● Material for the task
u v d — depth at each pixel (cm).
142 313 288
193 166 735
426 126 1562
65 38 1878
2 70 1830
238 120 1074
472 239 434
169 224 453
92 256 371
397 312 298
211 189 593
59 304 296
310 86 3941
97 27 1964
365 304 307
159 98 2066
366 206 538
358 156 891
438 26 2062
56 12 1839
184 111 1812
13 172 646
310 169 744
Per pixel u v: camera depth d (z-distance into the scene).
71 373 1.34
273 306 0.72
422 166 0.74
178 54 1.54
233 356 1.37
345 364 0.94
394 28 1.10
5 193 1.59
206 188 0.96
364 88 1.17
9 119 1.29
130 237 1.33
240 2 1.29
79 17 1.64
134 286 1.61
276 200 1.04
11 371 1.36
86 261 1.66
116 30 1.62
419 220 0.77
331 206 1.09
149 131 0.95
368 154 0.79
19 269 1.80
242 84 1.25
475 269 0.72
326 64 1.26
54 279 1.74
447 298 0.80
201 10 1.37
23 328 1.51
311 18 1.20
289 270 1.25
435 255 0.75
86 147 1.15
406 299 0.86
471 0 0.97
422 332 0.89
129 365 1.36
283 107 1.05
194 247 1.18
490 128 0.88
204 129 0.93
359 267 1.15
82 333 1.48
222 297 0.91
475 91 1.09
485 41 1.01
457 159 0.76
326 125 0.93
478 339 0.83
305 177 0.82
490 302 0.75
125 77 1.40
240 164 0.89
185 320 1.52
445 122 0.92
* * *
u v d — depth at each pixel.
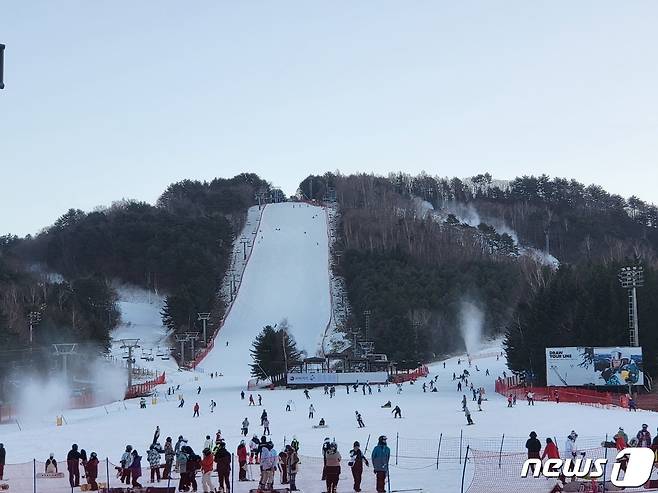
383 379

● To do
In the entries above, identify every line with the word "pixel". Copy those lines.

● Answer box
u v d — depth at each pixel (cm).
Per pixel u v: camera depth d (z-distance into the scene).
u v d — depth at each pixel.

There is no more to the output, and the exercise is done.